◆ What is expected
Retype the full set of data, character for character.

Content starts

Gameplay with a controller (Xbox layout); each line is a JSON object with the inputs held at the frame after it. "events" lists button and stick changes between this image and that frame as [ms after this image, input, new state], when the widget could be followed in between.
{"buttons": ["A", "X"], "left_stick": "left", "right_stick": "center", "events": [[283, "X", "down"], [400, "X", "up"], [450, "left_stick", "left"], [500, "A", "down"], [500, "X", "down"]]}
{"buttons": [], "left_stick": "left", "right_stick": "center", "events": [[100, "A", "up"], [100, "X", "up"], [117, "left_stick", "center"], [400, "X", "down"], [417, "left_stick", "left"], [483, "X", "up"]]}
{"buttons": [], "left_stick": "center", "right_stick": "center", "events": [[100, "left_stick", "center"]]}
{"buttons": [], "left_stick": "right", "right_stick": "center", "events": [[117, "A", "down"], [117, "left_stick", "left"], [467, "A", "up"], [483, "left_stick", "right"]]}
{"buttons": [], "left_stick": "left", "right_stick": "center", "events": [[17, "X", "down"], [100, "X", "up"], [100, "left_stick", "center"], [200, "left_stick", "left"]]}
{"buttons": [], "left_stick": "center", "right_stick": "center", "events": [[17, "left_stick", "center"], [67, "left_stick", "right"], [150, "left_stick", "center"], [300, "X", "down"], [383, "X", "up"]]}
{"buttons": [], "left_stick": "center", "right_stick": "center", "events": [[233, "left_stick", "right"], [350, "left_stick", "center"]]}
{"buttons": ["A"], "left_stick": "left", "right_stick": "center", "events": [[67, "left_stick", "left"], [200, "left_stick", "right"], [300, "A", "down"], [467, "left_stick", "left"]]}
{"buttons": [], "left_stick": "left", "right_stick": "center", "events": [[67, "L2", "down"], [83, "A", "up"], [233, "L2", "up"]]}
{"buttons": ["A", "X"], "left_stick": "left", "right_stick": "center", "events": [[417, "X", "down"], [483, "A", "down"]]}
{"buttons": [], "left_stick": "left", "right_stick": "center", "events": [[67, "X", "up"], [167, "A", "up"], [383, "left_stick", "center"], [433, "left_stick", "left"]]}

Content ends

◆ Response below
Gameplay with a controller (Xbox layout); each line is a JSON object with the inputs held at the frame after it. "events" lists button and stick changes between this image and that frame as [ms after this image, input, new state], when the widget could be followed in between.
{"buttons": ["A", "X"], "left_stick": "left", "right_stick": "center", "events": [[283, "X", "down"], [400, "X", "up"], [450, "left_stick", "left"], [500, "A", "down"], [500, "X", "down"]]}
{"buttons": [], "left_stick": "left", "right_stick": "center", "events": [[100, "A", "up"], [100, "X", "up"], [117, "left_stick", "center"], [400, "X", "down"], [417, "left_stick", "left"], [483, "X", "up"]]}
{"buttons": [], "left_stick": "center", "right_stick": "center", "events": [[100, "left_stick", "center"]]}
{"buttons": [], "left_stick": "right", "right_stick": "center", "events": [[117, "A", "down"], [117, "left_stick", "left"], [467, "A", "up"], [483, "left_stick", "right"]]}
{"buttons": [], "left_stick": "left", "right_stick": "center", "events": [[17, "X", "down"], [100, "X", "up"], [100, "left_stick", "center"], [200, "left_stick", "left"]]}
{"buttons": [], "left_stick": "center", "right_stick": "center", "events": [[17, "left_stick", "center"], [67, "left_stick", "right"], [150, "left_stick", "center"], [300, "X", "down"], [383, "X", "up"]]}
{"buttons": [], "left_stick": "center", "right_stick": "center", "events": [[233, "left_stick", "right"], [350, "left_stick", "center"]]}
{"buttons": ["A"], "left_stick": "left", "right_stick": "center", "events": [[67, "left_stick", "left"], [200, "left_stick", "right"], [300, "A", "down"], [467, "left_stick", "left"]]}
{"buttons": [], "left_stick": "left", "right_stick": "center", "events": [[67, "L2", "down"], [83, "A", "up"], [233, "L2", "up"]]}
{"buttons": ["A", "X"], "left_stick": "left", "right_stick": "center", "events": [[417, "X", "down"], [483, "A", "down"]]}
{"buttons": [], "left_stick": "left", "right_stick": "center", "events": [[67, "X", "up"], [167, "A", "up"], [383, "left_stick", "center"], [433, "left_stick", "left"]]}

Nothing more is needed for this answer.